■ **DIRECTIONS FOR THIS TASK**:
The stretch wanted below opens at the line containing "left shoulder: (665, 340, 4)" and closes at the line containing "right wrist: (326, 451, -24)". Please return it exactly, with no other lines.

■ **Stored records**:

- - -

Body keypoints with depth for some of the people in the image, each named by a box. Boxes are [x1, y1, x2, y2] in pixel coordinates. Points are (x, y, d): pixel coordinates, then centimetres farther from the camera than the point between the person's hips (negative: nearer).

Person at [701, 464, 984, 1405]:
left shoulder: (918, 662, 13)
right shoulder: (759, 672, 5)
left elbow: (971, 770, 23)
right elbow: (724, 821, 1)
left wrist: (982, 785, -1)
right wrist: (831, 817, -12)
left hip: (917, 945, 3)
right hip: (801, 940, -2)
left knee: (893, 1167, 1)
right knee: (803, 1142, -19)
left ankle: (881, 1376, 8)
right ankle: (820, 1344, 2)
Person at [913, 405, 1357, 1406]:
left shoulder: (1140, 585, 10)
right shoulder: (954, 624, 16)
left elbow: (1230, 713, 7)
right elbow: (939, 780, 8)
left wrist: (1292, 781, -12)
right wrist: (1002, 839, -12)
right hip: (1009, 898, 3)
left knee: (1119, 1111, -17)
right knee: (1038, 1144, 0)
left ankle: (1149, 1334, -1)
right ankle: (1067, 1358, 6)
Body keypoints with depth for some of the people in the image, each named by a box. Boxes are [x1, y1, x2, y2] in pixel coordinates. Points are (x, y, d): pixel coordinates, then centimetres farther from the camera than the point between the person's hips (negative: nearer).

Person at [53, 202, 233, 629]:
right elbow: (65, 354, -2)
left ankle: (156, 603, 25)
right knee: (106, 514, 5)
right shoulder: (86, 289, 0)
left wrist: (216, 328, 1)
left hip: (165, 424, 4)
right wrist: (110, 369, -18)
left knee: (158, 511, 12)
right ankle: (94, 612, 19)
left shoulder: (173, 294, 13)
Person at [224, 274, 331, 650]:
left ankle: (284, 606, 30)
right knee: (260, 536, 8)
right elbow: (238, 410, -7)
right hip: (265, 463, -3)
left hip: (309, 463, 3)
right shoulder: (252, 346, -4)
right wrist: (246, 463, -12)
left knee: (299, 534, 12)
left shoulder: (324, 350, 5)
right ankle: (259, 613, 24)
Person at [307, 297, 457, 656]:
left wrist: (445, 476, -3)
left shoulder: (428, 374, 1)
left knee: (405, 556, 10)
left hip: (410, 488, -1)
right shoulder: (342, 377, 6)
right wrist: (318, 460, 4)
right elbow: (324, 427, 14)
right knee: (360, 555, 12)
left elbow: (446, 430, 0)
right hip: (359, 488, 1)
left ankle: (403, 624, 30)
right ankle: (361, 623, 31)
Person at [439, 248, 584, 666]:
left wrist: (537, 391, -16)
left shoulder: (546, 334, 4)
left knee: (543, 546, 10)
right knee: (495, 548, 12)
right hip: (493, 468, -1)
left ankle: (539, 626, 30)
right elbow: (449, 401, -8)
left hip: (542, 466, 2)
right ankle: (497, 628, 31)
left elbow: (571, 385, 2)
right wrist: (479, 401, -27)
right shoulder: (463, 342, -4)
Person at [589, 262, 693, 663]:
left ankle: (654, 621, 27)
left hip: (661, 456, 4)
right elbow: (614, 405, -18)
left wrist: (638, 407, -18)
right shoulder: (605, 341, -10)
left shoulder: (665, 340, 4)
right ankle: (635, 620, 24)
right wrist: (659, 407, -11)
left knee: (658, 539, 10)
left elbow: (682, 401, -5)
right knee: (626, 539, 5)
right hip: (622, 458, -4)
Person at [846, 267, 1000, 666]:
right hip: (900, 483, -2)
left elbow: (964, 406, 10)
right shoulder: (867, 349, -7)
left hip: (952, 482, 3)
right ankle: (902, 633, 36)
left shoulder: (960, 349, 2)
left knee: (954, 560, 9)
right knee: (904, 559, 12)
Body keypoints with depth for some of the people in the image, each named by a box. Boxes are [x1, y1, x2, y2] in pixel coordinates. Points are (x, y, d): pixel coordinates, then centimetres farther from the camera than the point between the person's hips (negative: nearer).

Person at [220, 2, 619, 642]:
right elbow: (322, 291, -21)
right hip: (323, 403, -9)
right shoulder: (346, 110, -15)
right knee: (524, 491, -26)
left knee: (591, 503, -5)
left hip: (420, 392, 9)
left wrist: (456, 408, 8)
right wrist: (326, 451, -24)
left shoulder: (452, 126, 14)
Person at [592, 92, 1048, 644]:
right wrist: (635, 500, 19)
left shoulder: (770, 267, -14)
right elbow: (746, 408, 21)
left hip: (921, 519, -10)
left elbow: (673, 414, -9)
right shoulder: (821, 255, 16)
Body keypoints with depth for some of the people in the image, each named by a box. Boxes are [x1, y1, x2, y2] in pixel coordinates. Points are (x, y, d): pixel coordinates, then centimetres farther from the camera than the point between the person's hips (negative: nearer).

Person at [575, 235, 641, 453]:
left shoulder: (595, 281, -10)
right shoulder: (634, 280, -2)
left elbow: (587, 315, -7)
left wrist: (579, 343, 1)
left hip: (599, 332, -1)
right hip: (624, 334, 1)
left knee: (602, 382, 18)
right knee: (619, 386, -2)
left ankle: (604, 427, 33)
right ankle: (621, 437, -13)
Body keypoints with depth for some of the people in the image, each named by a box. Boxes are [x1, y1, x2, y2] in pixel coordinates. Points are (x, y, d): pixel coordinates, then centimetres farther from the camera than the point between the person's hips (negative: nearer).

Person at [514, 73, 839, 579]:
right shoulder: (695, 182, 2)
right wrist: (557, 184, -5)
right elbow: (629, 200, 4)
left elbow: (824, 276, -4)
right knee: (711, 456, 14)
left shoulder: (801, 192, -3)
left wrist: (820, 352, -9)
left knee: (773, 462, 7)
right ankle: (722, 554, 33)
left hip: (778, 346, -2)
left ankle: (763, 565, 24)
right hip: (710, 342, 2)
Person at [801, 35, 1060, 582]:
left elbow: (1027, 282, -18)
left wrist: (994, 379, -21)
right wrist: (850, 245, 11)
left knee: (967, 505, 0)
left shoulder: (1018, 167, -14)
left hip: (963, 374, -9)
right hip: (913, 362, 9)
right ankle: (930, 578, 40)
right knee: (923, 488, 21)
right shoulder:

- - -

■ **EXERCISE RESPONSE**:
left shoulder: (665, 340, 4)
right ankle: (635, 620, 24)
right wrist: (659, 407, -11)
left knee: (658, 539, 10)
left elbow: (682, 401, -5)
right knee: (626, 539, 5)
right hip: (622, 458, -4)
Person at [846, 267, 1000, 666]:
right hip: (900, 483, -2)
left elbow: (964, 406, 10)
right shoulder: (867, 349, -7)
left hip: (952, 482, 3)
right ankle: (902, 633, 36)
left shoulder: (960, 349, 2)
left knee: (954, 560, 9)
right knee: (904, 559, 12)
Body keypoints with depth for some of the people in the image, each named by a box. Boxes are [x1, y1, x2, y2] in pixel coordinates. Points are (x, y, d): pixel coordinates, then centimetres farther from the camera than the point between the person's hips (negative: nearer).

Person at [220, 2, 619, 642]:
right elbow: (322, 291, -21)
right hip: (323, 403, -9)
right shoulder: (346, 110, -15)
right knee: (524, 491, -26)
left knee: (591, 503, -5)
left hip: (420, 392, 9)
left wrist: (456, 408, 8)
right wrist: (326, 451, -24)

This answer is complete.